Carnage chez les Puppets aborde la marionnette comme un avatar de ces populations contraintes de vivre en marge de la société, des pauvres aux immigrés, populations qui subissent de plein fouet la précarité de leur condition à grands coups de violences policières, de drogues et autres activités illégales ou amorales.
Car derrière la parodie bouffonne et vulgaire – parodie du buddy movie policier, parodie des films de Muppets – se cache un propos politique toujours d’actualité ; et le décalage parodique permet de représenter au sein de la comédie toute une galerie de personnages caricaturaux et caricaturés qui sont des types, qu’il s’agisse des prostituées ou des camés, des agents de l’ordre violents et idiots ou des vedettes de la télévision. Le choix de la marionnette produit un effet contradictoire : il s’empare d’un support réservé aux enfants pour mettre en scène la débauche – comme le faisait Ted, par exemple –, il incarne la débauche pour accentuer le caractère enfantin de ces êtres délurés mais fragiles, une simple attaque de chiens suffisant à démembrer un corps, à vider son contenu. La couleur de leur frimousse équivaut à la couleur des cristaux qu’ils absorbent et qui leur rongent le cerveau.

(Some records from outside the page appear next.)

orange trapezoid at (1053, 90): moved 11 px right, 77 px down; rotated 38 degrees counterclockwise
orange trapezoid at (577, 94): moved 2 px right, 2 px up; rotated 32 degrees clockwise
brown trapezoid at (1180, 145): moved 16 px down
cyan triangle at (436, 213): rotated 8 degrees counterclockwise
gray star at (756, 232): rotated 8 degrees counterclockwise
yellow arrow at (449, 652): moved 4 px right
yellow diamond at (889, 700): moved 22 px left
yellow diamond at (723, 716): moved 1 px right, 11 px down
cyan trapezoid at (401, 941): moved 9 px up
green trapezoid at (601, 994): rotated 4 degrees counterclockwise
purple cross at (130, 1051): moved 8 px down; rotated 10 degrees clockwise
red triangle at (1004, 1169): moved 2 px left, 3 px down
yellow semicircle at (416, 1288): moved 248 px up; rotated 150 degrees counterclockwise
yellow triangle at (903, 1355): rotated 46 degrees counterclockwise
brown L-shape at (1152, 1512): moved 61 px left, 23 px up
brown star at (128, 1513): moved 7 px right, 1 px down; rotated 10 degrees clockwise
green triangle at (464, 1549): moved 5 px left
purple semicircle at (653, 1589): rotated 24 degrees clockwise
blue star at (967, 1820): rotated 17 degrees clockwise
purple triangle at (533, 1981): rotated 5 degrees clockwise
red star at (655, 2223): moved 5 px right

Le film de Brian Henson se saisit donc d’un personnel de nature éducatif pour mettre en scène la corruption, de même que nous quittons les étoiles de Los Angeles pour tomber dans ses bas-fonds, des marchands de pornographie sordides aux ruelles mal famées. Le couple de protagonistes principaux fonctionne sur cette logique de dégradation : Phil Philips est rejeté par le siens et doit subir les humiliations perpétrées par les humains, Connie Edwards, parce qu’admise dans une clinique réservée aux Puppets, a perdu la considération de ses pairs ; ensemble, ils forment une brigade-fantôme contrainte, pour survivre, de démêler des affaires sordides, entre deux punchlines. Car le film, assez drôle, n’y va pas avec le dos de la cuillère. Son humour est sale, viscéral, exploite tout ce qui, d’ordinaire, est exclu : certaines séquences risquent de perturber le spectateur par leur mauvais goût – une scène dans un vidéoclub, une autre dans le bureau du détective privé, obscènes ! – mais participent à cette représentation du bas, à cette esthétique du dévoiement de l’innocence.
Malgré une réalisation passe-partout qui échoue à imposer à l’ensemble une véritable patte, Carnage chez les Puppets reste une curiosité audacieuse et détonante, portée par une Melissa McCarthy en grande forme (comme d’habitude !).